Other than a seven-point hit that the global fixed income allocation took, CalPERS’ inflation-linked allocation change has been the most significant within its portfolio, moving from 0 percent to 5 percent. Within that allocation, infrastructure assets have the flexibility to move to as much as 3 percent of the overall portfolio value. In today’s market that would be equal to $5.37 billion – not an insignificant amount, and of course the overall CalPERS pie, and infrastructure’s slice within it, are expected to grow.

A key move for Majeed was luring Mullan from Victoria, BC, down to Sacramento. At CalPERS, Mullan will be charged with fulfilling CalPERS’ stated ambitions of becoming among the most recognised and respected infrastructure investment programmes in the world. While this will mean making investments in funds, a form of investment that dominates the pension’s private equity portfolio, it will also include CalPERS directly owning and co-owning assets defined as “infrastructure” – transportation, utilities, water, energy, communications, social, etc.

CalPERS has not unveiled a direct infrastructure investment yet. However, Mullan’s previous employer was a prodigious direct investor. Among the high-profile infrastructure investment consortia BCIMC joined were Puget Energy, Thames Water and Transelec Chile. A 2008 report from BCIMC lists 21 direct investments.

While the CalPERS staff confirm their approach to the asset class, an investment management company owned by a division of CalPERS has emerged as a bidder for the Port of Virginia, a deal that, if completed, would represent the first major privatisation of a US port. The bidder, CenterPoint Properties, is owned by CalEast Global Logistics, which is a platform backed by CalPERS but managed by LaSalle Investment Management. It is unclear what official role CenterPoint will play in ongoing CalPERS infrastructure investments, if any.

BEYOND CALIFORNIA

The CalPERS platform was established well before the Obama administration proposed a set of incentives that would match federal leverage against pools of capital earmarked for infrastructure. In response to this, a number of major US public pensions, including CalPERS, have reportedly discussed pooling their assets into a huge pool for direct investment in infrastructure. A spokesperson for CalPERS did not comment on the report, which appeared in the April issue of Pensions & Investments and quoted an official from the New Jersey Division of Investment.

◆ **Data supplied**:
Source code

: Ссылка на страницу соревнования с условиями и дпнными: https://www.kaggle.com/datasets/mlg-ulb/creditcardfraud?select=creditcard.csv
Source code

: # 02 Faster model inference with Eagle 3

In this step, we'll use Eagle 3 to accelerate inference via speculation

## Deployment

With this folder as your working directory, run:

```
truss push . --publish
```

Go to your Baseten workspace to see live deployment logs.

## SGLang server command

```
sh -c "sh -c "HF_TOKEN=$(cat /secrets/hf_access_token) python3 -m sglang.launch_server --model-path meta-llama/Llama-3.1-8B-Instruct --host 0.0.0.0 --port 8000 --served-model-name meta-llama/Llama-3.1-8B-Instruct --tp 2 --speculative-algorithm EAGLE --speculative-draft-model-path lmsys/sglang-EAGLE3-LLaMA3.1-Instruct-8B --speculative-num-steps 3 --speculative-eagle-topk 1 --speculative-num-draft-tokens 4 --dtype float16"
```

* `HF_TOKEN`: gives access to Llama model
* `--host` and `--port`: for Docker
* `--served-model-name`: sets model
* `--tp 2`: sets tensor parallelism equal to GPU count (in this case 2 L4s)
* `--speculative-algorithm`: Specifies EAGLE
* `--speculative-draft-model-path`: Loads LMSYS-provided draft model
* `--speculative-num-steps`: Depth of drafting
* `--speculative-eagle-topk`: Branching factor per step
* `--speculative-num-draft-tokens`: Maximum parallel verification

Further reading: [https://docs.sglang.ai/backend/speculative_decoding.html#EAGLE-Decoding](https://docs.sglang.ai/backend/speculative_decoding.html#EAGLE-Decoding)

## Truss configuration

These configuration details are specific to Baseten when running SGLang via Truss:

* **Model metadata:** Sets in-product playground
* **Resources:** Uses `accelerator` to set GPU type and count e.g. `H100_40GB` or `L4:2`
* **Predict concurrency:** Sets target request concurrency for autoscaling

◆ **Task requirements**:
In the passage about CalPERS and infrastructure, how many direct investments does the 2008 BCIMC report list?

◆ **Output of the task**:
21 direct investments.